Two jokes
Me: So you two girls are from England?
Girls: Wales.
Me: Oh, I see, so you two whales are from England.
Two businessmen bought the Milwaukee Bucks for $500 million. They are very excited about their transaction, for this is the only legal way to own black people.
What's worse than a baby in a dumpster?
A baby in two dumpsters.
A news headline read: "A toddler has shot a person every week in the US for two years straight."
He was in the infantry.
Two simple steps to get 15,000 people to follow you:
Step 1: Buy a bottle of water (doesn't matter the size).
Step 2: Run through Africa with that bottle of water.
Perfect! Now you got yourself half the population there following you!
Memes
What do the Twin Towers and genders have in common?
There used to be two until they divided into multiple pieces.
Q. There were two sisters. One was having twins and asked her sister to help name the children. If one was named Deniece, what was the other named?
A. Denephew.
Two people are sitting in a skyscraper.
P1: Hey, what wifi are you connected to? The company wifi is horrible.
P2: Airplane wifi.
What does Michael Jackson and McDonald's have in common?
They both use 30-year-old meat in between two-year-old buns.
My girlfriend's dog died, so to cheer her up I went out and got her an identical one.
She went mad, "What am I going to do with two dead dogs?"
It was pornography class, and there was a break.
Two adults were "having a good time" till the teacher says...
Teacher: Hey! SAY ALL THE NUMBERS TO 10,000 NOW!
Adult 1: How about I say my ABC's?
Teacher: Go ahead, I guess...
Adult 1: A B C E F G H I J K L M N O P Q R S T U V W X Y Z
Teacher: Where's the D?
Adult 2: Inside me...
*WARNING* THIS WILL NEVER GET OUT OF YOUR HEAD - READ IF YOU DARE.....
What came first? The chicken or the egg?
Which came first? The color orange or the fruit?
Who taught the first ever teacher?
If you expect the unexpected, doesn't that make the unexpected expected?
If you describe something as 'indescribable', then haven't you already described it?
In the word 'scent', is the silent letter the 's' or the 'ce'?
Why do your lips touch when they say the word 'separate', but don't touch when you say the word 'together'?
How many photos do you think you could be in the background of?
The guy who discovered cow milk, what was he doing with that cow?
Do regular dogs see police dogs and think, "Oh no, it's a cop"?
Is it possible to cry underwater?
If two left handers have an argument, who is right?
I warned you!! You just didn't listen.... :O
How do you kill a little boy?
You throw him between two Catholic priests.
Little Johnny was getting beaten up by two kids, so I came and helped.
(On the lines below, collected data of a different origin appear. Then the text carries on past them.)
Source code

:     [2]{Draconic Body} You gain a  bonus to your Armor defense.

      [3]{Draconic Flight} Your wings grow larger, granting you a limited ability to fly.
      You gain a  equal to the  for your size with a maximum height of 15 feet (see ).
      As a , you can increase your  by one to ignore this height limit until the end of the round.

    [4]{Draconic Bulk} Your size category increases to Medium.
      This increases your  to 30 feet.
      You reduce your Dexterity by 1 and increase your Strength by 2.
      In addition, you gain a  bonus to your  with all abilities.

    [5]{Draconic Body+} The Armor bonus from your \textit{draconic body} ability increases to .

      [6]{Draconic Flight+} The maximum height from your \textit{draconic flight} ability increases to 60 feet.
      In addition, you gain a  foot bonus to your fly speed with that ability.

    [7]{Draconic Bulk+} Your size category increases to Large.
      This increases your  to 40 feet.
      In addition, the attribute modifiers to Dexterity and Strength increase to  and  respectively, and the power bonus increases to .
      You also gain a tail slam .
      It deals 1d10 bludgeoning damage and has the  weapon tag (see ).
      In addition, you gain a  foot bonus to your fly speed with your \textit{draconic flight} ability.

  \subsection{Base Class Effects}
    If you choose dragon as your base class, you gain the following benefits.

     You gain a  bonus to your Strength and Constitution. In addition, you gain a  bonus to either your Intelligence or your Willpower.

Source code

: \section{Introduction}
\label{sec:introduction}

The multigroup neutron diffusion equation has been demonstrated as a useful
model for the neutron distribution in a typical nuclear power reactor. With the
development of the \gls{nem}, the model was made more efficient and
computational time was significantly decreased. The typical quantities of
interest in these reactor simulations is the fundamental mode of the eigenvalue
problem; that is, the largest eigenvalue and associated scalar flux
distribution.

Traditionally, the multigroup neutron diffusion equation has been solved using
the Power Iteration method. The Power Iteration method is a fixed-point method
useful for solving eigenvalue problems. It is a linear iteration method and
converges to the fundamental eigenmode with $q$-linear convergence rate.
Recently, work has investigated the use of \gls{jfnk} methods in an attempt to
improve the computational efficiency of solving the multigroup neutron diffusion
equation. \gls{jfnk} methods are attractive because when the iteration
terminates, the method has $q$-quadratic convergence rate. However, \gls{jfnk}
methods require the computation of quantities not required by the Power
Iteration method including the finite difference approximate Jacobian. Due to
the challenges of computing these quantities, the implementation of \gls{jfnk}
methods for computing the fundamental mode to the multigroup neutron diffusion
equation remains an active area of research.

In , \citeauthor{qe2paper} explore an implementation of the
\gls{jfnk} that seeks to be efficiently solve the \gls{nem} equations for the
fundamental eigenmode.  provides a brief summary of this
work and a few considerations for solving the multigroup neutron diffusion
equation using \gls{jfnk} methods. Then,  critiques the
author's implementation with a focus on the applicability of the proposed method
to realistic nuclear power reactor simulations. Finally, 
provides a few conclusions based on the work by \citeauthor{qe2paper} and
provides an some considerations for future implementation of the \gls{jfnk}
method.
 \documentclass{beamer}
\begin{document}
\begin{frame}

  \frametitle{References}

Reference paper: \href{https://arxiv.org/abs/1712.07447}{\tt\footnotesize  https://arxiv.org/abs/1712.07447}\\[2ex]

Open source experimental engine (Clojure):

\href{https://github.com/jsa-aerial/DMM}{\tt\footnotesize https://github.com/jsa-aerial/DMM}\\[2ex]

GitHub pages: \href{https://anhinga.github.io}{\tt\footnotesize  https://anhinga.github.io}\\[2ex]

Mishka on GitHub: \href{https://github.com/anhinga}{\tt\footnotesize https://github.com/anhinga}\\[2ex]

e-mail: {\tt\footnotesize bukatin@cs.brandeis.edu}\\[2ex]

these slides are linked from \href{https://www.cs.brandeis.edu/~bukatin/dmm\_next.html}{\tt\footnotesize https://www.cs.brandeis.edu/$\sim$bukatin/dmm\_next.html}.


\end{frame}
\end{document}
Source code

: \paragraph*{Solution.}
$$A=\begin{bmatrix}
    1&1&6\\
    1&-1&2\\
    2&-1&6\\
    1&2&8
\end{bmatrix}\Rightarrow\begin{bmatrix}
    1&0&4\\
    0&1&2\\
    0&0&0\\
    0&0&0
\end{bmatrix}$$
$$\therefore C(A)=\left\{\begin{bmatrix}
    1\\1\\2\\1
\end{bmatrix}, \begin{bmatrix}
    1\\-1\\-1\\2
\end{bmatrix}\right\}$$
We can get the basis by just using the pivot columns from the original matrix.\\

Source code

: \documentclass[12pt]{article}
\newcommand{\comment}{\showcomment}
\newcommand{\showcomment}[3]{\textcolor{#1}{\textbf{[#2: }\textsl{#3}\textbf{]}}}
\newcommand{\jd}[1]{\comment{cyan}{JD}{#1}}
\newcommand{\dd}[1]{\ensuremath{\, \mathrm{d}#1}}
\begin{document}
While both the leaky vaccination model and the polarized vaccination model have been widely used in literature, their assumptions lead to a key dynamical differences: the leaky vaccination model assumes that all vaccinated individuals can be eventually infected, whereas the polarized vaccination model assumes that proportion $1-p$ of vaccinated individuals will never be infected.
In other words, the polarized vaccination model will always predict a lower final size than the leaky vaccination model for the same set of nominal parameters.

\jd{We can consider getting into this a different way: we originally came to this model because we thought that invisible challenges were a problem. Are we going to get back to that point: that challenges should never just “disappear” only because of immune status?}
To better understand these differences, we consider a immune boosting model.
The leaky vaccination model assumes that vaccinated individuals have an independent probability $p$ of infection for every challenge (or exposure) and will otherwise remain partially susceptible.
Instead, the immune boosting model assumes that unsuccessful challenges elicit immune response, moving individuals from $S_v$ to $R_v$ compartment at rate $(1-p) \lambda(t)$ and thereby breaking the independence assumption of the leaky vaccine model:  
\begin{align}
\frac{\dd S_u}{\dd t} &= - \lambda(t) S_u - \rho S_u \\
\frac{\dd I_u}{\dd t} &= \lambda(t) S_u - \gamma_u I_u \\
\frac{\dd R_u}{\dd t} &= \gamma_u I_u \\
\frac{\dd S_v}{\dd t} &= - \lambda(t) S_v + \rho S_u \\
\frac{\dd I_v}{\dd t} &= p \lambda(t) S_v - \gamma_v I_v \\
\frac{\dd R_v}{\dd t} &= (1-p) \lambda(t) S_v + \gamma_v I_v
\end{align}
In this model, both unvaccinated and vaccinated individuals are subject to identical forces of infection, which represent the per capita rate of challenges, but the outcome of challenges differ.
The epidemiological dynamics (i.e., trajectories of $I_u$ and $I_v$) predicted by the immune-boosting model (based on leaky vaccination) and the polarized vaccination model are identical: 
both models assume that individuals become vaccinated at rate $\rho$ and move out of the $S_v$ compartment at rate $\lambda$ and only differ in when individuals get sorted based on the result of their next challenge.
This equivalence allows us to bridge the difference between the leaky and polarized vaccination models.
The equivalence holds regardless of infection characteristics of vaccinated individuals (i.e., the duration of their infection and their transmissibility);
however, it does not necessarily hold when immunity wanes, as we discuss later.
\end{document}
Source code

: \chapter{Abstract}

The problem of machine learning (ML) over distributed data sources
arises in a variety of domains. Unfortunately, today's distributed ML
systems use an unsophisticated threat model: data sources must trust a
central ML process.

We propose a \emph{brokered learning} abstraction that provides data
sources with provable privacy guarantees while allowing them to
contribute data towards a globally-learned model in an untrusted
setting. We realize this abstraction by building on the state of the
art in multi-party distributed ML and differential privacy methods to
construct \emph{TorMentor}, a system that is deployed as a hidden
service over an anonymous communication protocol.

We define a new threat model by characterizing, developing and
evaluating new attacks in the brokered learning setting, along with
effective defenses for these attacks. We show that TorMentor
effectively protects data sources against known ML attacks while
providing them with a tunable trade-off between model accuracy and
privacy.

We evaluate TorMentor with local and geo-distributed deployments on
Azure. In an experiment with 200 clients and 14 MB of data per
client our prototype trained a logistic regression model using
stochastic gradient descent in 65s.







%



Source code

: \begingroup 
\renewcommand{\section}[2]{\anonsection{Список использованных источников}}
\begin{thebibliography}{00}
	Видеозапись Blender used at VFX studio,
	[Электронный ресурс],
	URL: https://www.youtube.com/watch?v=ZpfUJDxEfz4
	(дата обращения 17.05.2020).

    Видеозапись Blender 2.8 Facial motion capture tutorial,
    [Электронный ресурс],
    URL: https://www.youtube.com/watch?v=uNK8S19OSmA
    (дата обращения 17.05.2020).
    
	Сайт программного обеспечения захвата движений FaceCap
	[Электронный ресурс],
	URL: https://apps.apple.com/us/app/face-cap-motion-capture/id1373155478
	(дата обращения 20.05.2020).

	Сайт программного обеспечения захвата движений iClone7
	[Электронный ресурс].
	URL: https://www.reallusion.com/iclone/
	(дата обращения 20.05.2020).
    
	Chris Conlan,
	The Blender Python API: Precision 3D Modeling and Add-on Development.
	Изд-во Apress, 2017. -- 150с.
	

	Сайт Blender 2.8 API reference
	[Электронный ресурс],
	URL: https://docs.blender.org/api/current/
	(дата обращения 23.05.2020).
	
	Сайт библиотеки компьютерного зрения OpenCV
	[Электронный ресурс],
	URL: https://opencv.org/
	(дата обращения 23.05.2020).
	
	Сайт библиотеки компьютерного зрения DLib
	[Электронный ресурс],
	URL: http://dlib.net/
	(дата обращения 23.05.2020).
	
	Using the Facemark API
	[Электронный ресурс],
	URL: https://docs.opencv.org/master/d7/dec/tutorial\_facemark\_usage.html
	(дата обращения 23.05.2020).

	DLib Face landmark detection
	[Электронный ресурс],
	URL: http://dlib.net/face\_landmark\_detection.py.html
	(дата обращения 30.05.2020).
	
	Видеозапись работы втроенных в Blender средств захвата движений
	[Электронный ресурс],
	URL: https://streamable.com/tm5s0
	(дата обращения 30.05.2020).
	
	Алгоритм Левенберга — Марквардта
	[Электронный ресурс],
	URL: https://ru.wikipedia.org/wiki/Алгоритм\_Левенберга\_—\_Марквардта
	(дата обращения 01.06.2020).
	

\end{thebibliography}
He won’t stand against the three of us!
Two people are under the covers. The man says, "Quote the Beatles: Come together!"
Two cows were hiding.
One said: "Moooo."
The other one said: "Shut up! We're hiding!"
Did you hear about the flood at the circus? Lots of people drowned, and there were two clowns that survived and two nuns still in the audience.
The two clowns ran over to the two nuns, and each one put a nun on his shoulder. Then they waded out of the big top, up to their waists in the rapid, turbulent water. As they were reaching dry land, one clown said to the other, "If you ask me, this is virgin on the ridiculous!"
What did the Nazi order from Wendy's?
Two number NEINs.
The greatest doctor, smartest man, young geek, and inspiring preacher are on a plane. The pilot dies of a heart attack and is confirmed by the doctor. But, there are only 3 parachutes on the plane. The doctor takes one and says,
"People need me for my excellent medicine!" and jumps out. The smart man grabs one and shouts,
"People are in need of my great knowledge!" and jumps out. There is only one more parachute on the plane. The preacher says to the geek,
"You are too young. Take the final parachute and go." The geek instead says,
"No, there are two parachutes left, the 'smart' one took my backpack."
The Columbine High School basketball team hasn't been the same since they lost their two best shooters.